**Work to complete**. Your answer must be the full listing, repeated word for word.

Data START

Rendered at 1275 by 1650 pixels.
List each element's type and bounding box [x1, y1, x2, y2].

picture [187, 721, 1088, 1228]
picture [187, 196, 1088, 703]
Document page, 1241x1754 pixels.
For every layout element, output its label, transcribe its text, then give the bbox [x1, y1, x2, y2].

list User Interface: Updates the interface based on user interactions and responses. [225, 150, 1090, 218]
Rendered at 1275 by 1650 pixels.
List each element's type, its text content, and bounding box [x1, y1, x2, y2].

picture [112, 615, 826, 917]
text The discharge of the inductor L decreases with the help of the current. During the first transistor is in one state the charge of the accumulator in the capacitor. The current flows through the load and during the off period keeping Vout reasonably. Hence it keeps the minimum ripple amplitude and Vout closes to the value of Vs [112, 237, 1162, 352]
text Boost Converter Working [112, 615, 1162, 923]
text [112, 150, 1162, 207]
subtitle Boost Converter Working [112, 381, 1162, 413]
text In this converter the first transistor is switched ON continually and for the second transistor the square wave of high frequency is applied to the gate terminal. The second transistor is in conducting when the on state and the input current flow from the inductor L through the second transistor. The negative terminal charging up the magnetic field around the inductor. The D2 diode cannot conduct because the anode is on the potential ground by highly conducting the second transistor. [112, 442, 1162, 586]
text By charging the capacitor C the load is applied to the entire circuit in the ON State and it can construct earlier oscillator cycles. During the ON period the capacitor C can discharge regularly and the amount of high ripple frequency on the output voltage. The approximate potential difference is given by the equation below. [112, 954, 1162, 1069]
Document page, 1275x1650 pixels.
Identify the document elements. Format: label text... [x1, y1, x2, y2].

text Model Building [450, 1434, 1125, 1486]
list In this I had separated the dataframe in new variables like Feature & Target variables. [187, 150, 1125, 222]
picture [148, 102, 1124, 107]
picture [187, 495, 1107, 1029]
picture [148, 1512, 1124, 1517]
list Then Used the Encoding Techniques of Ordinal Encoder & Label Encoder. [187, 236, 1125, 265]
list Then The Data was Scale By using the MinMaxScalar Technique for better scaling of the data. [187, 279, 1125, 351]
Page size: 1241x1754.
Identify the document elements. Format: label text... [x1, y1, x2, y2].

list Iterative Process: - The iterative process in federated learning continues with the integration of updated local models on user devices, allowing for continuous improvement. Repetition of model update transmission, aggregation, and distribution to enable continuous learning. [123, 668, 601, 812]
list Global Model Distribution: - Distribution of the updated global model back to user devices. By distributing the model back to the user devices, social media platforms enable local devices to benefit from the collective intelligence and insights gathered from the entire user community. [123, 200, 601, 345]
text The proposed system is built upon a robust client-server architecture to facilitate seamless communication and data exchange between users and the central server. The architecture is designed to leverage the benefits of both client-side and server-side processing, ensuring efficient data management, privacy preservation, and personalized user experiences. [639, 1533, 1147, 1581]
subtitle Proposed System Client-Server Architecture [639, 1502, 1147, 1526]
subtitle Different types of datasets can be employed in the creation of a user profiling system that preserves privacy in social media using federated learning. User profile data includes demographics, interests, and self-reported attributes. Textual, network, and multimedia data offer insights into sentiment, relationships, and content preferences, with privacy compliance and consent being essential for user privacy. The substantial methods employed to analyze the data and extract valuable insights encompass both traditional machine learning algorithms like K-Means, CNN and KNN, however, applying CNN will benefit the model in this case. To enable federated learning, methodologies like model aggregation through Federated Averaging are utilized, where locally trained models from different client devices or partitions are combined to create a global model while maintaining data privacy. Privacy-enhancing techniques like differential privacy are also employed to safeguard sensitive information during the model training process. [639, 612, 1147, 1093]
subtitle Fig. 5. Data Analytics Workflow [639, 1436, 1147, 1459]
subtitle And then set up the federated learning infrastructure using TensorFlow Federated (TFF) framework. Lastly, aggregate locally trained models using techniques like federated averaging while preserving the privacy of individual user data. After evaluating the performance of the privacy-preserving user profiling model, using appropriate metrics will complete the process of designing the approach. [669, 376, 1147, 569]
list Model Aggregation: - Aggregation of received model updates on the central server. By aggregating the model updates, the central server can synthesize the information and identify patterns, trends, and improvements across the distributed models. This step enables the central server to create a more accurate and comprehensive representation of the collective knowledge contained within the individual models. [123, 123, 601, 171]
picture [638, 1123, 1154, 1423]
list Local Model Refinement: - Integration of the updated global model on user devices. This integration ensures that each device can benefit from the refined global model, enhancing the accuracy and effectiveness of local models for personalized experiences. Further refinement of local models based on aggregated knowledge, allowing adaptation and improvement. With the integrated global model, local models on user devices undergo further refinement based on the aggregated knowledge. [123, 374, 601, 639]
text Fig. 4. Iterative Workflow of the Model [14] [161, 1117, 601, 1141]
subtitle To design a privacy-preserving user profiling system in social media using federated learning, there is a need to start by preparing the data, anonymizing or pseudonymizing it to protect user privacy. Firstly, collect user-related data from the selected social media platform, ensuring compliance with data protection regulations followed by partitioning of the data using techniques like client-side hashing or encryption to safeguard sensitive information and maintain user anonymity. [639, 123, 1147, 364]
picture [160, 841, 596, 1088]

Data END

**Answer**.
Rendered at 1275 by 1650 pixels.
List each element's type and bounding box [x1, y1, x2, y2].

picture [187, 721, 1088, 1228]
picture [187, 196, 1088, 703]
Document page, 1241x1754 pixels.
For every layout element, output its label, transcribe its text, then give the bbox [x1, y1, x2, y2].

list User Interface: Updates the interface based on user interactions and responses. [225, 150, 1090, 218]
Rendered at 1275 by 1650 pixels.
List each element's type, its text content, and bounding box [x1, y1, x2, y2].

picture [112, 615, 826, 917]
text The discharge of the inductor L decreases with the help of the current. During the first transistor is in one state the charge of the accumulator in the capacitor. The current flows through the load and during the off period keeping Vout reasonably. Hence it keeps the minimum ripple amplitude and Vout closes to the value of Vs [112, 237, 1162, 352]
text Boost Converter Working [112, 615, 1162, 923]
text [112, 150, 1162, 207]
subtitle Boost Converter Working [112, 381, 1162, 413]
text In this converter the first transistor is switched ON continually and for the second transistor the square wave of high frequency is applied to the gate terminal. The second transistor is in conducting when the on state and the input current flow from the inductor L through the second transistor. The negative terminal charging up the magnetic field around the inductor. The D2 diode cannot conduct because the anode is on the potential ground by highly conducting the second transistor. [112, 442, 1162, 586]
text By charging the capacitor C the load is applied to the entire circuit in the ON State and it can construct earlier oscillator cycles. During the ON period the capacitor C can discharge regularly and the amount of high ripple frequency on the output voltage. The approximate potential difference is given by the equation below. [112, 954, 1162, 1069]
Document page, 1275x1650 pixels.
Identify the document elements. Format: label text... [x1, y1, x2, y2].

text Model Building [450, 1434, 1125, 1486]
list In this I had separated the dataframe in new variables like Feature & Target variables. [187, 150, 1125, 222]
picture [148, 102, 1124, 107]
picture [187, 495, 1107, 1029]
picture [148, 1512, 1124, 1517]
list Then Used the Encoding Techniques of Ordinal Encoder & Label Encoder. [187, 236, 1125, 265]
list Then The Data was Scale By using the MinMaxScalar Technique for better scaling of the data. [187, 279, 1125, 351]
Page size: 1241x1754.
Identify the document elements. Format: label text... [x1, y1, x2, y2].

list Iterative Process: - The iterative process in federated learning continues with the integration of updated local models on user devices, allowing for continuous improvement. Repetition of model update transmission, aggregation, and distribution to enable continuous learning. [123, 668, 601, 812]
list Global Model Distribution: - Distribution of the updated global model back to user devices. By distributing the model back to the user devices, social media platforms enable local devices to benefit from the collective intelligence and insights gathered from the entire user community. [123, 200, 601, 345]
text The proposed system is built upon a robust client-server architecture to facilitate seamless communication and data exchange between users and the central server. The architecture is designed to leverage the benefits of both client-side and server-side processing, ensuring efficient data management, privacy preservation, and personalized user experiences. [639, 1533, 1147, 1581]
subtitle Proposed System Client-Server Architecture [639, 1502, 1147, 1526]
subtitle Different types of datasets can be employed in the creation of a user profiling system that preserves privacy in social media using federated learning. User profile data includes demographics, interests, and self-reported attributes. Textual, network, and multimedia data offer insights into sentiment, relationships, and content preferences, with privacy compliance and consent being essential for user privacy. The substantial methods employed to analyze the data and extract valuable insights encompass both traditional machine learning algorithms like K-Means, CNN and KNN, however, applying CNN will benefit the model in this case. To enable federated learning, methodologies like model aggregation through Federated Averaging are utilized, where locally trained models from different client devices or partitions are combined to create a global model while maintaining data privacy. Privacy-enhancing techniques like differential privacy are also employed to safeguard sensitive information during the model training process. [639, 612, 1147, 1093]
subtitle Fig. 5. Data Analytics Workflow [639, 1436, 1147, 1459]
subtitle And then set up the federated learning infrastructure using TensorFlow Federated (TFF) framework. Lastly, aggregate locally trained models using techniques like federated averaging while preserving the privacy of individual user data. After evaluating the performance of the privacy-preserving user profiling model, using appropriate metrics will complete the process of designing the approach. [669, 376, 1147, 569]
list Model Aggregation: - Aggregation of received model updates on the central server. By aggregating the model updates, the central server can synthesize the information and identify patterns, trends, and improvements across the distributed models. This step enables the central server to create a more accurate and comprehensive representation of the collective knowledge contained within the individual models. [123, 123, 601, 171]
picture [638, 1123, 1154, 1423]
list Local Model Refinement: - Integration of the updated global model on user devices. This integration ensures that each device can benefit from the refined global model, enhancing the accuracy and effectiveness of local models for personalized experiences. Further refinement of local models based on aggregated knowledge, allowing adaptation and improvement. With the integrated global model, local models on user devices undergo further refinement based on the aggregated knowledge. [123, 374, 601, 639]
text Fig. 4. Iterative Workflow of the Model [14] [161, 1117, 601, 1141]
subtitle To design a privacy-preserving user profiling system in social media using federated learning, there is a need to start by preparing the data, anonymizing or pseudonymizing it to protect user privacy. Firstly, collect user-related data from the selected social media platform, ensuring compliance with data protection regulations followed by partitioning of the data using techniques like client-side hashing or encryption to safeguard sensitive information and maintain user anonymity. [639, 123, 1147, 364]
picture [160, 841, 596, 1088]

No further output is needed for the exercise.